• What is being asked:
From the records below, output exactly the lines starting at the line with "Table 4. Parameter values of operation" and ending at the line with "Figure 2. SEM", both of them included, but no pictures.

*** Exercise inputs Section Begins ***

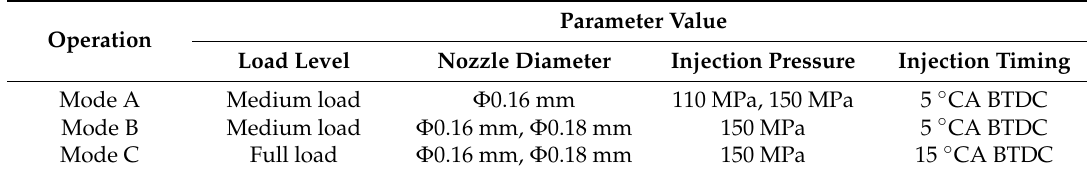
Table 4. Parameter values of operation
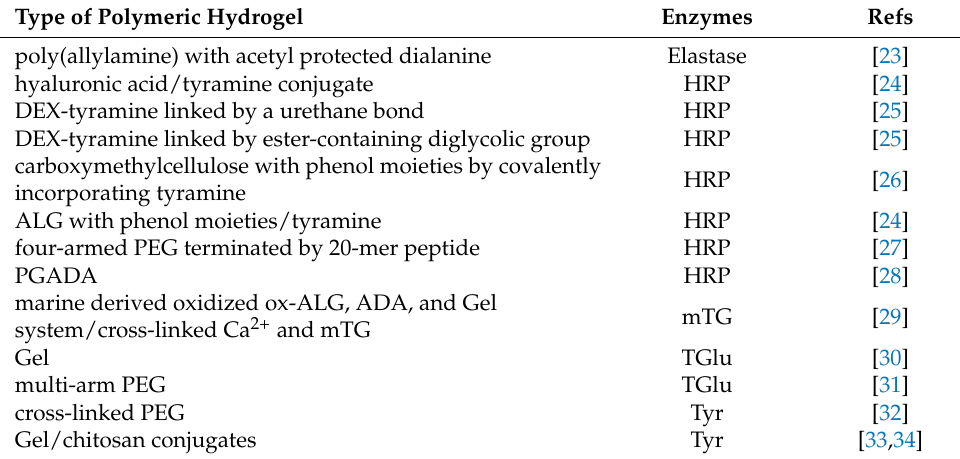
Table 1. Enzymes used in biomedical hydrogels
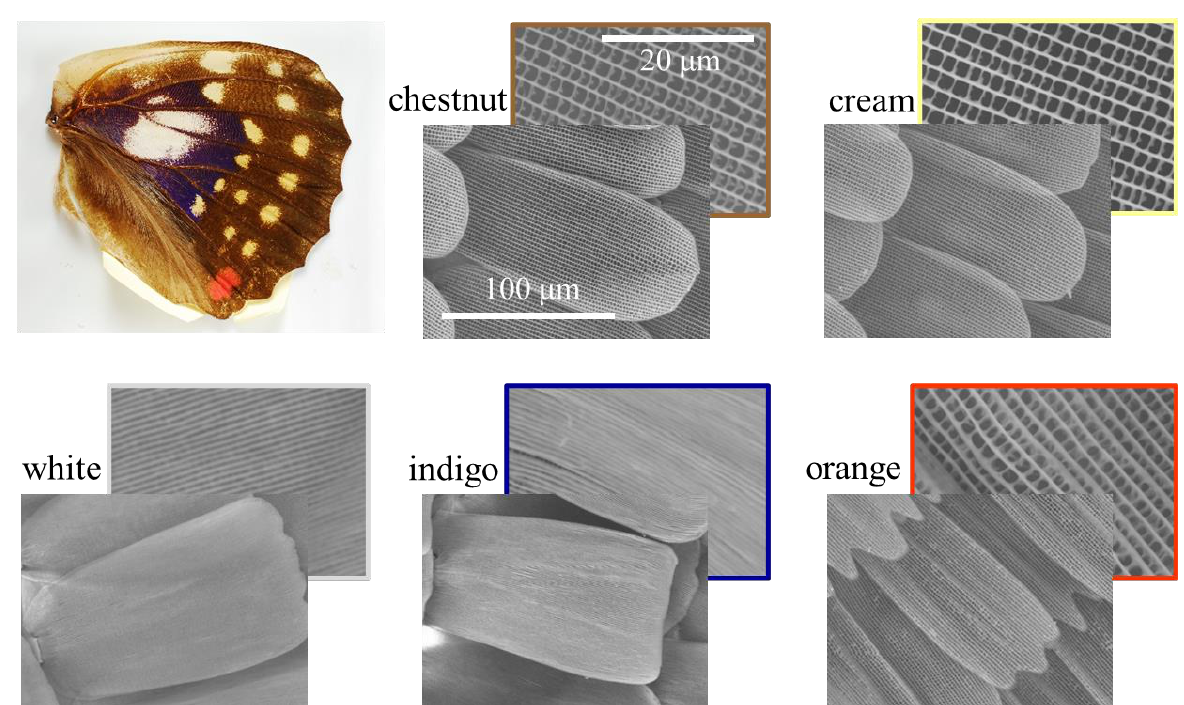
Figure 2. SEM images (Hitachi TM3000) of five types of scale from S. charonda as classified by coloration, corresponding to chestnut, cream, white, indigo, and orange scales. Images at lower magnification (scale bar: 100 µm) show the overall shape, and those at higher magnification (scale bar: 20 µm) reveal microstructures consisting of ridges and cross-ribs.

*** Exercise inputs Section Ends ***
*** Exercise inputs Section Begins ***

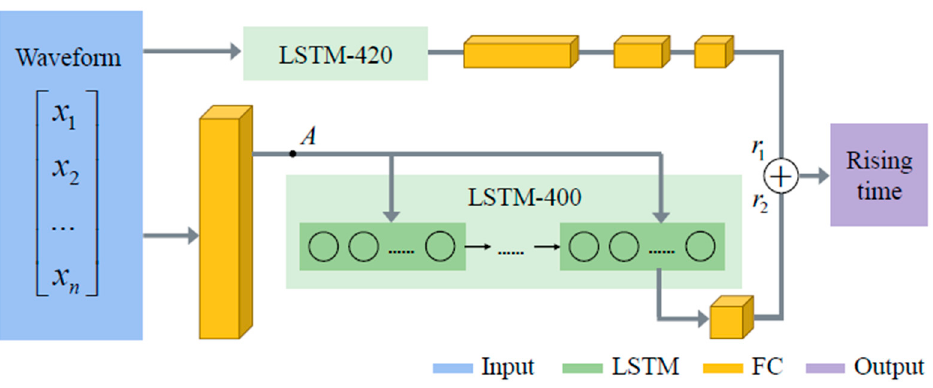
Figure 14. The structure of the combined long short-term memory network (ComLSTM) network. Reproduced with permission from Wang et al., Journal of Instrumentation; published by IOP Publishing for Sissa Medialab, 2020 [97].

*** Exercise inputs Section Ends ***

• Your solution:
Table 4. Parameter values of operation
Table 1. Enzymes used in biomedical hydrogels
Figure 2. SEM images (Hitachi TM3000) of five types of scale from S. charonda as classified by coloration, corresponding to chestnut, cream, white, indigo, and orange scales. Images at lower magnification (scale bar: 100 µm) show the overall shape, and those at higher magnification (scale bar: 20 µm) reveal microstructures consisting of ridges and cross-ribs.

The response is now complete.